-- TASK 1 --
Using the call transcript, say whether each statement agrees with it, answering yes or no and quoting the deciding words: (a) Glenn Williams says the company already works with a narrower set of products that it considers suitable for the middle market. (b) Glenn Williams agrees that limiting product providers conflicts with what the DOL wants. (c) Glenn Williams says each of the company's mutual fund providers has only a few products.
-- TASK 2 --
In the call transcript, give the first word of every sentence in Glenn Williams's reply, in order.

-- DOCUMENT PASSAGE --
──────

Saneet Kamath - Analyst
Okay. But I guess then doesn't limiting the number of product providers in some ways go against what the DOL is trying to do, which appears to me to be give as many options as possible?
Glenn Williams - CEO
No. We -- first of all, Saneet, we operate in a simpler model with a simpler product set already -- a narrower set of products, which we believe is appropriate for the middle market. That said, each of our mutual fund (inaudible) providers -- mutual fund providers, more specifically, have a large number of products within their product set that cover all the asset classes. And so we can give appropriate coverage to the asset classes as needed through a narrower set of providers than perhaps a more traditional up-market company might find it necessary to do to meet the demands of the consumer. But we don't believe there's a conflict in this view of what we're trying to accomplish and the DOL's view of breadth of product offering because we will have coverage of all asset classes.

──────

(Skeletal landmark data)
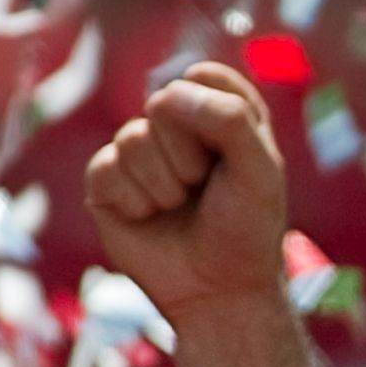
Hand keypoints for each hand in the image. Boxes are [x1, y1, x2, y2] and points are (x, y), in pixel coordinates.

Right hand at [84, 62, 292, 325]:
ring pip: (132, 138)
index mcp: (220, 112)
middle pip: (163, 103)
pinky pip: (105, 167)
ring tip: (179, 207)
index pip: (202, 77)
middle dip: (189, 155)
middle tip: (204, 189)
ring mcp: (139, 152)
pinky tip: (149, 218)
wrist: (218, 290)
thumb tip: (166, 95)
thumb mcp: (260, 169)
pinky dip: (134, 200)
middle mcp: (177, 126)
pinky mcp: (107, 182)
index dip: (217, 115)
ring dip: (163, 184)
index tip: (234, 156)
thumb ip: (229, 119)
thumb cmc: (245, 227)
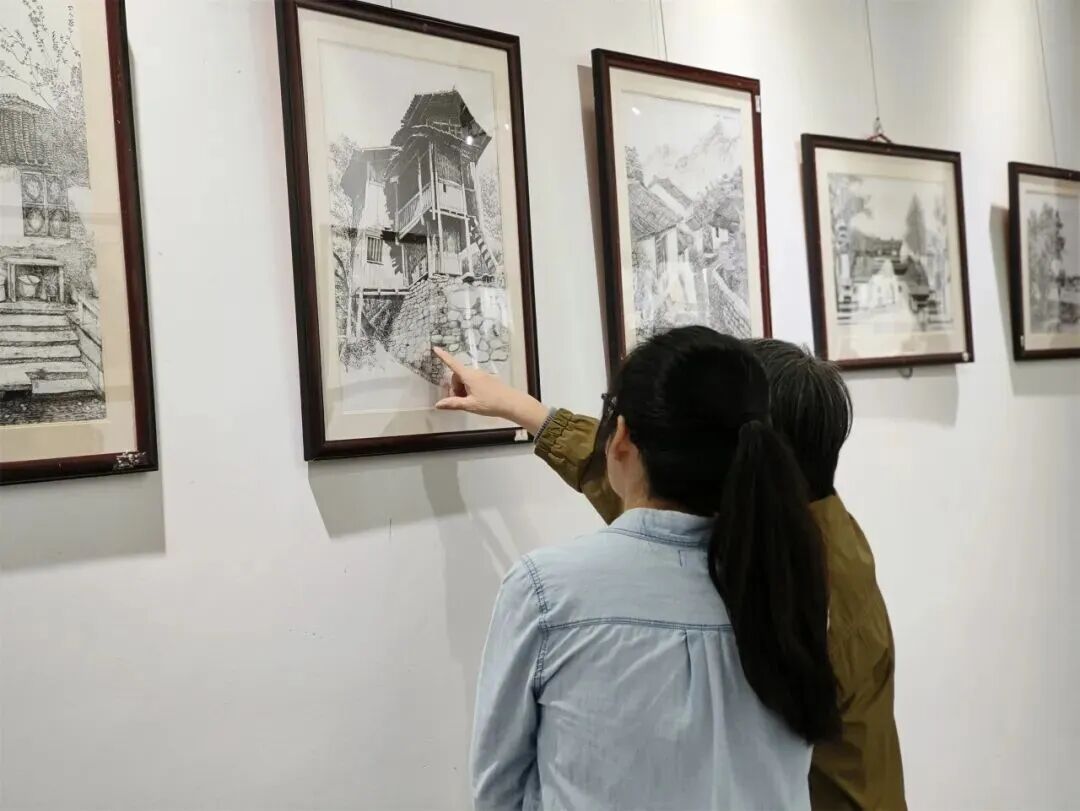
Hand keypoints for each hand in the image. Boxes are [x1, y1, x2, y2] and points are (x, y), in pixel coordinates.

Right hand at [433, 347, 548, 433]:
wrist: (512, 403)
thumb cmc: (490, 404)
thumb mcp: (470, 405)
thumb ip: (453, 404)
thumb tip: (437, 405)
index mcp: (469, 376)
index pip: (452, 364)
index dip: (443, 357)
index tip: (435, 348)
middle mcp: (475, 373)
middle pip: (457, 376)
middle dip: (454, 387)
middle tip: (459, 401)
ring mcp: (482, 375)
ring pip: (465, 380)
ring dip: (462, 389)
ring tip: (468, 403)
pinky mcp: (487, 379)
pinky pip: (473, 381)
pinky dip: (469, 389)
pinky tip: (476, 400)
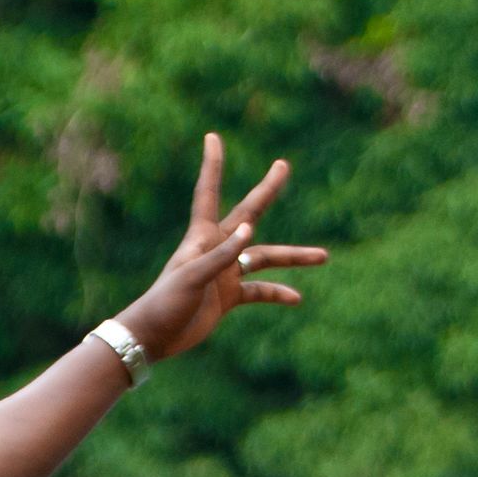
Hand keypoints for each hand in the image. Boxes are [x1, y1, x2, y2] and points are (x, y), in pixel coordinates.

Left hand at [117, 135, 325, 359]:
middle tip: (283, 166)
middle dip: (267, 191)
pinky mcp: (228, 297)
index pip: (208, 192)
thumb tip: (250, 230)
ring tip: (324, 255)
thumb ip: (221, 255)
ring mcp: (224, 273)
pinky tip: (296, 298)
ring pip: (265, 257)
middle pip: (249, 214)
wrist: (153, 338)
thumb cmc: (165, 304)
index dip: (212, 165)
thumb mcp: (192, 277)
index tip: (212, 137)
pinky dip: (277, 293)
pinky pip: (259, 290)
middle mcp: (215, 249)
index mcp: (201, 237)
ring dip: (293, 257)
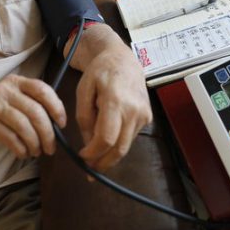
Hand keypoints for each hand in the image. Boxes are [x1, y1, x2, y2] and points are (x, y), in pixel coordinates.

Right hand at [0, 74, 65, 157]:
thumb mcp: (12, 99)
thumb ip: (32, 105)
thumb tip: (57, 125)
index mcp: (16, 82)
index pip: (42, 90)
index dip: (56, 107)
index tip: (62, 124)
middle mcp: (5, 90)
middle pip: (35, 111)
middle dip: (47, 133)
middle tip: (51, 147)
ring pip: (23, 126)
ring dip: (34, 143)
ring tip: (36, 151)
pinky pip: (10, 137)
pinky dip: (20, 148)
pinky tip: (23, 153)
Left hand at [75, 43, 151, 171]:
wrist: (123, 59)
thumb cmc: (100, 72)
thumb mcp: (83, 90)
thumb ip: (84, 118)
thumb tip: (88, 143)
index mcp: (116, 101)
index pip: (106, 138)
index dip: (93, 153)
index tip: (82, 156)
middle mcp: (134, 110)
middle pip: (119, 148)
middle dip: (103, 162)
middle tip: (90, 169)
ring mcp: (143, 115)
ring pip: (126, 145)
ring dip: (110, 155)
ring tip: (96, 156)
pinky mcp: (147, 118)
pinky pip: (130, 137)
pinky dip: (118, 143)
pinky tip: (107, 139)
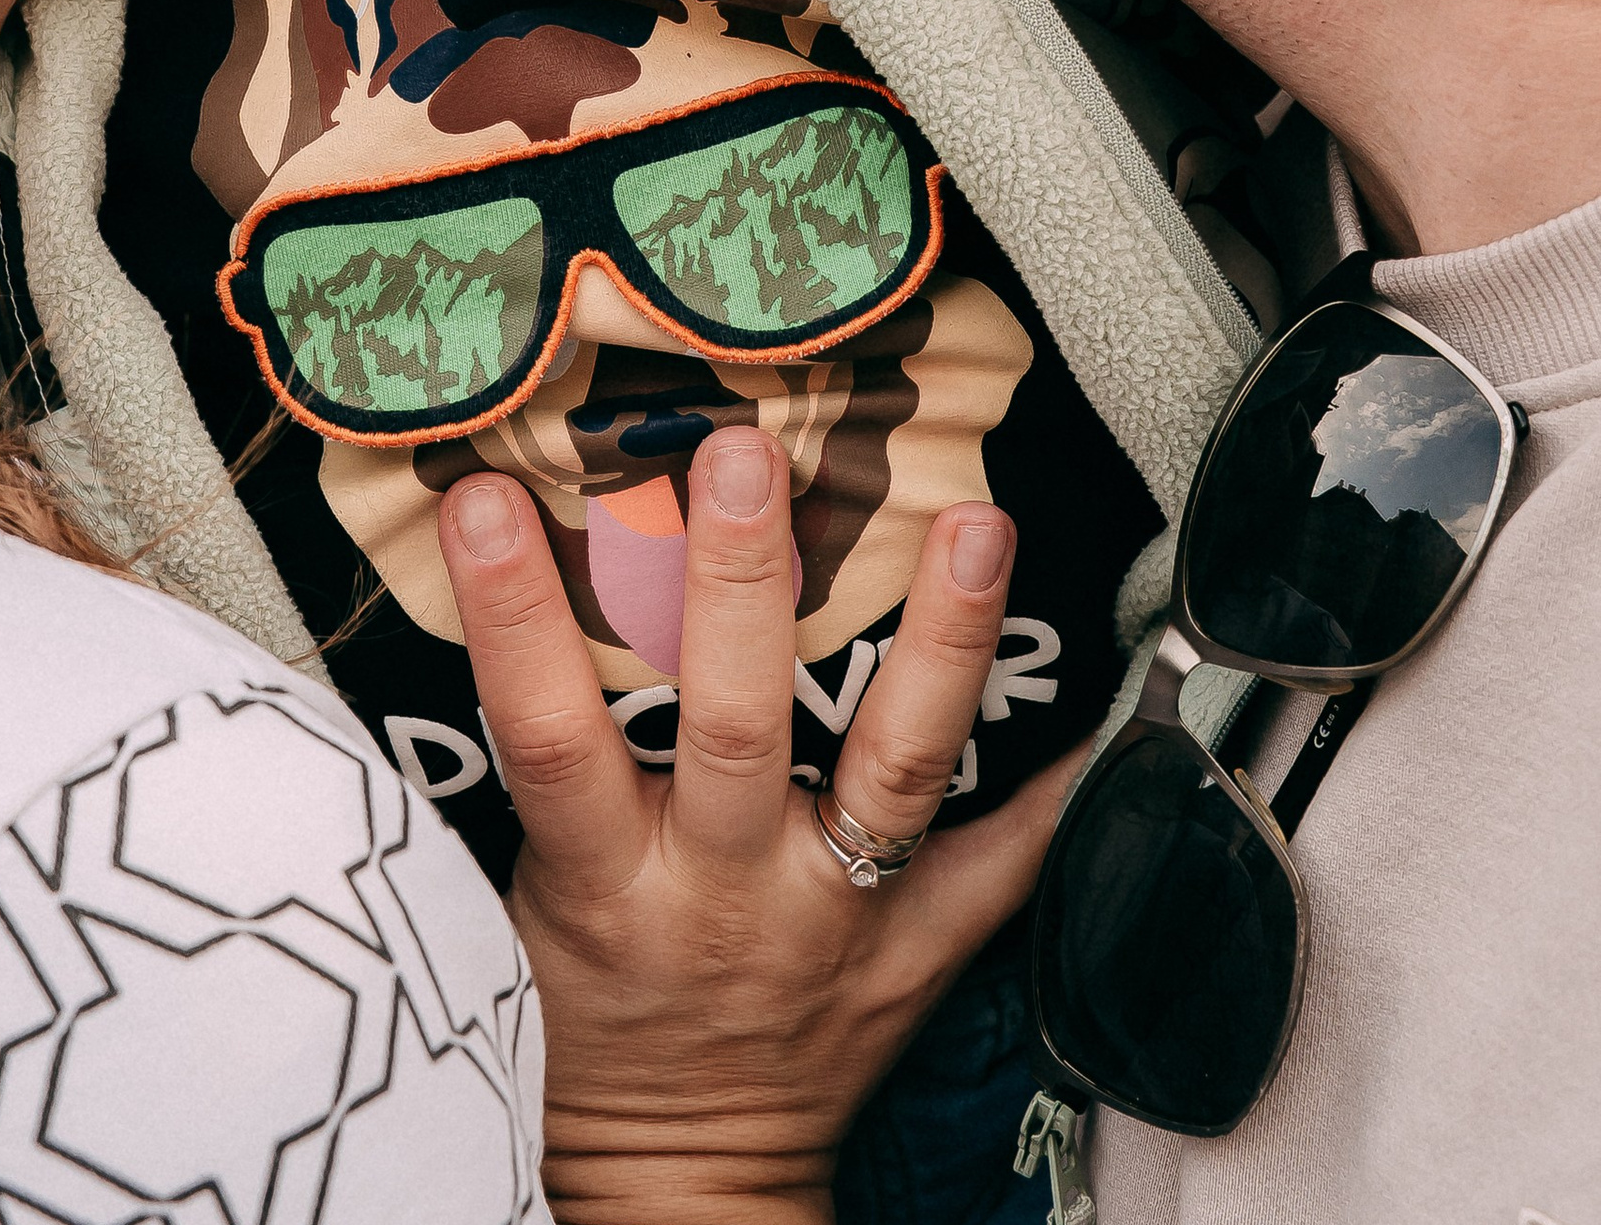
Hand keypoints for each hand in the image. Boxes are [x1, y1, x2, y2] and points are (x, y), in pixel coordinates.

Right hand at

──────

-- WORKED SOLUTION 1 --
(a) Yes: "a narrower set of products, which we believe is appropriate for the middle market."
(b) No: "But we don't believe there's a conflict in this view of what we're trying to accomplish and the DOL's view of breadth of product offering"
(c) No: "have a large number of products within their product set that cover all the asset classes."

-- WORKED SOLUTION 2 --
No, We, That, And, But